While President Biden and many big media outlets have falsely depicted student protesters as violent, CNN recently published the piece “Unmasking counterprotesters who attacked UCLA’s pro-Palestine encampment.” See video.

ARUN GUPTA, arun.indypendent@gmail.com, @arunindy
Gupta is an investigative reporter who has covered protest movements around the United States for decades. He recently spent more than a week reporting on five different student encampments in New York City. He was on the inside of Columbia University, New York University, and City College of New York, and was on the scene when each one was violently evicted by the NYPD. He just wrote about the student protest movement for YES Magazine, “Students for Gaza are Undeterred.”

He said, “The reflex by many universities to use riot police to crush peaceful student protests is outrageous but hardly shocking. The media have failed to explain how police violence has been deployed extensively against left-wing activists since the nonviolent protest against the World Trade Organization Ministerial in 1999 that became known as ‘The Battle of Seattle.’ After that, increasingly militarized police targeted protests against the Iraq War, immigrant-rights activists, Occupy Wall Street, Ferguson, and Black Lives Matter. The media seem to have forgotten that in one day, May 30, 2020, eight people were blinded in one eye by police munitions during the George Floyd protests. The sight of heavily armed riot police body slamming professors and using potentially lethal munitions and chemical weapons against students peacefully calling for an end to Israel’s genocide of Gaza indicates that America’s authoritarian turn is a bipartisan policy.
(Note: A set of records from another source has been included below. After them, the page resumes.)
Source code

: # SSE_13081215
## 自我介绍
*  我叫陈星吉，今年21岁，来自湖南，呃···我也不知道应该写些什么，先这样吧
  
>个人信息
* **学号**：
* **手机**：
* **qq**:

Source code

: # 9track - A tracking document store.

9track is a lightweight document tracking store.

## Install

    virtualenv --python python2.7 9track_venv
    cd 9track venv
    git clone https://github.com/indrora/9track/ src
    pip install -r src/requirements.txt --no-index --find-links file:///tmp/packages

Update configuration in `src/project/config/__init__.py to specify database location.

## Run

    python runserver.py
“The media have also ignored the historical significance of this organic student movement. In my visits to the camps the students are principled, sophisticated, militant, and peaceful. Unlike the media, they study history and are eager to learn about past social movements. They cite as influences on their movement calling for universities to divest from Israel the 1968 student movement, the anti-apartheid divestment movement, Occupy Wall Street, and the Black Lives Matter and George Floyd movement. Most significantly, the students draw inspiration from Palestinians, who remarkably have responded with messages of support and solidarity even as Israel is trying to bomb and starve them to death. The example of the Palestinians also explains the resilience of this movement. Students have been subjected to doxing, suspensions, being thrown out of their homes and school with little notice, and considerable violence from police and right-wing mobs. But they say whatever they suffer is nothing compared to what Palestinians are suffering.

“Police violence has not suffocated it. Protests keep popping up in new forms and locations. I stood on the steps of NYU’s Stern School of Business as police arrested more than 130 students, faculty, and community members on April 22. Days later students set up a new encampment nearby. After that was evicted, NYU students occupied the library. After the New School’s student protest was swept away, faculty set up an encampment. After the NYPD violently broke up the occupation at CCNY, one of 25 campuses at the City University of New York, a new occupation was launched at the CUNY Graduate Center in Midtown Manhattan. Palestine solidarity protests and camps continue to pop up around the country, in 45 of 50 states, and in 29 countries worldwide.

“Students say this movement is not going away until the genocide is ended and there is a permanent ceasefire. Many are organizing to be on the streets of Chicago during the Democratic National Convention in August. They also plan to keep organizing and protesting over the summer in anticipation of a renewed movement once classes start up again in the fall.”